XAIQA: Explainer-Based Data Augmentation for Extractive Question Answering
This work addresses the need for scalable, high-quality data to build extractive QA systems for physicians and researchers querying medical records, though it is incremental as it builds on existing explainer and transformer methods.
The paper tackled the problem of generating synthetic question-answering pairs for extractive QA in medical records, which typically requires expert annotations, by introducing XAIQA, a method that uses classification model explainers to create QA pairs from electronic health records. The result showed that XAIQA identified 2.2 times more semantic matches and 3.8 times more clinical abbreviations than popular sentence transformer approaches in expert evaluations, and improved GPT-4's performance on difficult questions in ML evaluations.
Extractive question answering (QA) systems can enable physicians and researchers to query medical records, a foundational capability for designing clinical studies and understanding patient medical history. However, building these systems typically requires expert-annotated QA pairs.
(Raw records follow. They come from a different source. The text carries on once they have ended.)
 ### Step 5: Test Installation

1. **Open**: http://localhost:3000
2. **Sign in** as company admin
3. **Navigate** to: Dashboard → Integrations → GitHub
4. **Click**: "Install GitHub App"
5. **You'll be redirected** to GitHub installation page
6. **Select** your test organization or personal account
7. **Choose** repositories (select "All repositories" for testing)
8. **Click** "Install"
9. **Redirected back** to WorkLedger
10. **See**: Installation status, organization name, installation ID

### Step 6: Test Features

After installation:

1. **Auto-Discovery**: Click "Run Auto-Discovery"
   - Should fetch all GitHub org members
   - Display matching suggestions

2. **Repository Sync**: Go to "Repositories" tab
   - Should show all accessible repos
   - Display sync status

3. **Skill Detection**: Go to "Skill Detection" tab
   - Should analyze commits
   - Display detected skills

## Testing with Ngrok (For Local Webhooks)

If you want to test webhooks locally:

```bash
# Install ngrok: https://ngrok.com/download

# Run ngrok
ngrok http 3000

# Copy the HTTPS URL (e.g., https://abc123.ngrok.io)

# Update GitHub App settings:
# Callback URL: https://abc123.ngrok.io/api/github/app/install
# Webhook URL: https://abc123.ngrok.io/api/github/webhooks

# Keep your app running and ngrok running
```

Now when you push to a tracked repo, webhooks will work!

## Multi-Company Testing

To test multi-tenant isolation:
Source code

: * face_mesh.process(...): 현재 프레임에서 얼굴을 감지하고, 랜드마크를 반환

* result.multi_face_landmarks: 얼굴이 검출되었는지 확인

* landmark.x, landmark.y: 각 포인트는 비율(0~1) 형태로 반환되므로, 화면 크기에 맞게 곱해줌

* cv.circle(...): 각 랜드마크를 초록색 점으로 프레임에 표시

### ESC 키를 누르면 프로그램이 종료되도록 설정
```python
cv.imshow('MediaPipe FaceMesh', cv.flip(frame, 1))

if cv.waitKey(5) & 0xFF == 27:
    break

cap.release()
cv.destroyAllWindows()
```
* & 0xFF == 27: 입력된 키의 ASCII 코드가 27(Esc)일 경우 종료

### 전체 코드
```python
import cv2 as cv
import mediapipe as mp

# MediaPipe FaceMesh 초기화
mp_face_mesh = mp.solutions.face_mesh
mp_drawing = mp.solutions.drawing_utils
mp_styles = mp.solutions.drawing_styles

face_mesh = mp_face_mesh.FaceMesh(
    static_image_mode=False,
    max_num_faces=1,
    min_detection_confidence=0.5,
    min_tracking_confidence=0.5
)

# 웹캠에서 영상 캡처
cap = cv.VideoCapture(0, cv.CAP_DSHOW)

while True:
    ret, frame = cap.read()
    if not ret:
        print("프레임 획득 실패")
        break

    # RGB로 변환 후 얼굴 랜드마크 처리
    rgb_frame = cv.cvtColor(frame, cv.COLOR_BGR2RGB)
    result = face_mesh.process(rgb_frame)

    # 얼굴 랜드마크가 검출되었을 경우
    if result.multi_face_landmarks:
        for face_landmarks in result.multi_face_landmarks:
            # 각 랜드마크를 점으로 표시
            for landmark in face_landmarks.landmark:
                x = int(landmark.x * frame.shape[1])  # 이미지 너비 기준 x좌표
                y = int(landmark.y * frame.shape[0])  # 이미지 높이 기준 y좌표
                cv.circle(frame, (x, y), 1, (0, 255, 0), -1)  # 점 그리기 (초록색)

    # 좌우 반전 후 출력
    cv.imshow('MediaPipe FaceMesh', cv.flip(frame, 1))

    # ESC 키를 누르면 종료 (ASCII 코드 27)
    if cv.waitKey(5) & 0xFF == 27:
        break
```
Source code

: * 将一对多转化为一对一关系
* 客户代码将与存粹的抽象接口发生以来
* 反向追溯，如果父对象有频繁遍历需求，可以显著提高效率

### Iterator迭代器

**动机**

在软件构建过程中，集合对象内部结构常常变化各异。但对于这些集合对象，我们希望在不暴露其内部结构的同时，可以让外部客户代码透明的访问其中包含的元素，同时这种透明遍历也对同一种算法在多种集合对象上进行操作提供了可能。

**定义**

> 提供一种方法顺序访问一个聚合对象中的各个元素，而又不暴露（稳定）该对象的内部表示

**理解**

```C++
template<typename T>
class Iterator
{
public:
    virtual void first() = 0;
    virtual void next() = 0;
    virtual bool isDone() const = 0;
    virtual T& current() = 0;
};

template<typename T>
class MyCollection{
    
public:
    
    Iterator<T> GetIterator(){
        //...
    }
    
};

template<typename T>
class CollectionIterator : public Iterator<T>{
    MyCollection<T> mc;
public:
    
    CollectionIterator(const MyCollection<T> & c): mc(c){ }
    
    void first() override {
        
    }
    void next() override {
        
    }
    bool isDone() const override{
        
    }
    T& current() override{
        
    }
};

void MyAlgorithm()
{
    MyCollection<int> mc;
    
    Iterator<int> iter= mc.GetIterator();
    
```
Large language models (LLMs), which can perform extractive QA, depend on high quality data in their prompts, specialized for the application domain. We introduce a novel approach, XAIQA, for generating synthetic QA pairs at scale from data naturally available in electronic health records. Our method uses the idea of a classification model explainer to generate questions and answers about medical concepts corresponding to medical codes. In an expert evaluation with two physicians, our method identifies $2.2\times$ more semantic matches and $3.8\times$ more clinical abbreviations than two popular approaches that use sentence transformers to create QA pairs. In an ML evaluation, adding our QA pairs improves performance of GPT-4 as an extractive QA model, including on difficult questions. In both the expert and ML evaluations, we examine trade-offs between our method and sentence transformers for QA pair generation depending on question difficulty.